En cas de mariage entre un-e Suisse (ou une personne étrangère au bénéfice d’un permis) et une personne sans statut, l’Administration réclame parfois le passeport de cette dernière avec un visa valable, ce qui contraint le Sans-Papiers à faire la demande de mariage depuis le pays d’origine. Il serait préférable de demander une simple attestation de domicile en Suisse, délivrée par l’OCP au moment où la demande de mariage est déposée.
Le renouvellement du permis pour les étudiant-e-s extra-européen-ne-s doit être possible même s’il y a une fois un changement de filière dans le parcours universitaire (cela d’autant plus que ces étudiant-e-s méconnaissent notre système, et ignorent la plupart du temps qu’ils ne peuvent pas, contrairement à leurs camarades suisses ou européens, changer de branche sans risquer de perdre leur autorisation de séjour). Par ailleurs, l’octroi des visa pour les étudiant-e-s en provenance d’Afrique doit être facilité (actuellement, les consulats de certains pays sont très restrictifs à cet égard). Enfin, le renouvellement des permis d’étudiant-e doit être rapide afin de ne pas prétériter les étudiant-e-s (dans l’attente du permis, il est difficile de trouver un travail ou de passer la frontière).

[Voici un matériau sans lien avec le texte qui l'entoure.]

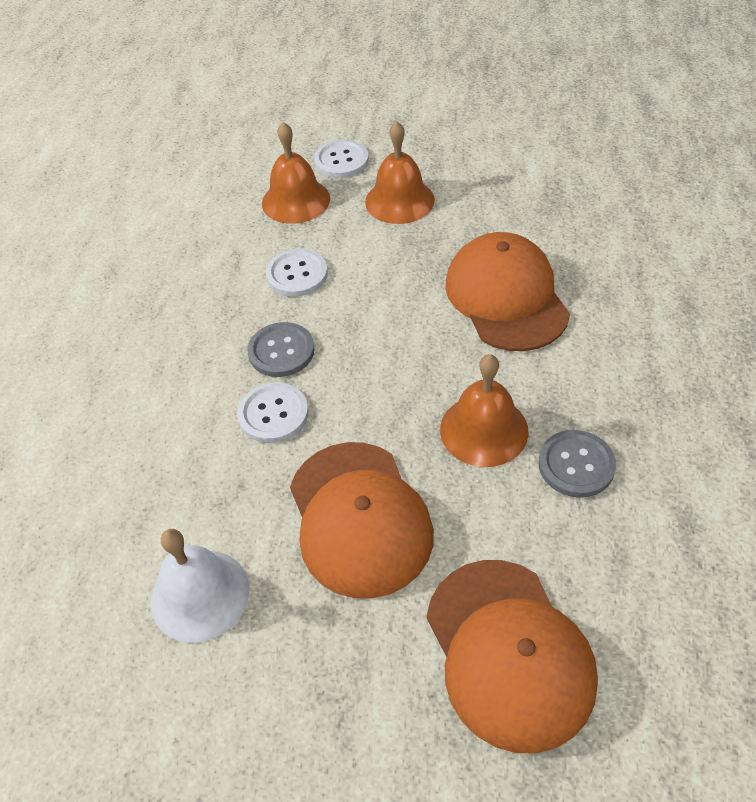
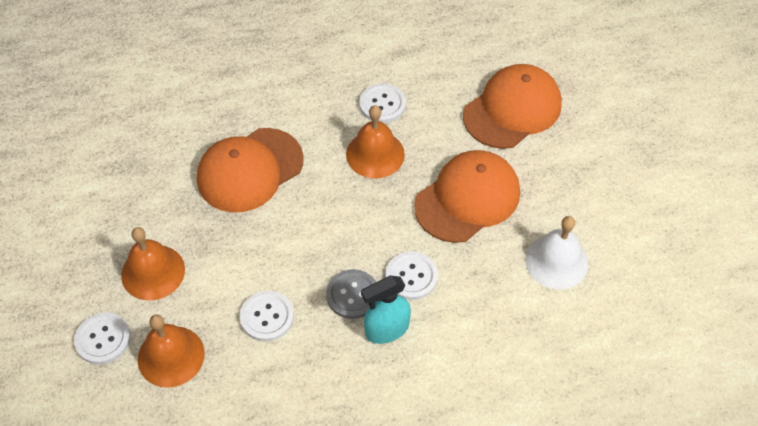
camera: 115 degrees left, 5 degrees up
grey button [538,430,616,498] -> white button [359,83,406,123]
none -> turquoise spray bottle [361,275,411,344]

Le CCSI est préoccupé par l’application de la Loi sur le travail au noir, qui prévoit un échange d’information entre les assurances sociales et les autorités. Les personnes sans statut légal qui travaillent actuellement au gris risquent-elles d’être dénoncées ? Dans l’incertitude par rapport à ce point, nous n’osons pas, par exemple, conseiller aux personnes sans statut actives dans l’économie domestique de s’inscrire au chèque-service.
Le Canton va-t-il modifier sa pratique vis-à-vis des personnes sans statut, suite à l’adoption de la LEtr et de la LAsi (il existe actuellement un modus vivendi qui fait qu’il n’y a pas de « chasse aux Sans-Papiers ») ?
Le rapport du Conseil d’Etat à propos de l’évaluation de la Loi sur les Etrangers annonce, dans ses conclusions, l’intention du gouvernement de mettre l’accent sur les efforts à exiger des communautés étrangères en matière d’intégration. A cette occasion, le CCSI invite d’abord le gouvernement à poser de signaux positifs envers les migrant-e-s et à amorcer une vraie dynamique d’intégration.
Le Centre de Contact demande si le travail des îlotiers à Genève va être poursuivi / développé.
La rencontre a été l’occasion d’un échange ouvert et franc. Plusieurs de nos préoccupations sont partagées par Laurent Moutinot, que ce soit pour maintenir une continuité avec ce qui se fait déjà (travail des îlotiers, politique à l’égard des personnes sans statut) ou pour introduire des améliorations – notamment sur la question des permis d’étudiant.Une seconde rencontre est prévue d’ici quelques mois pour faire le point.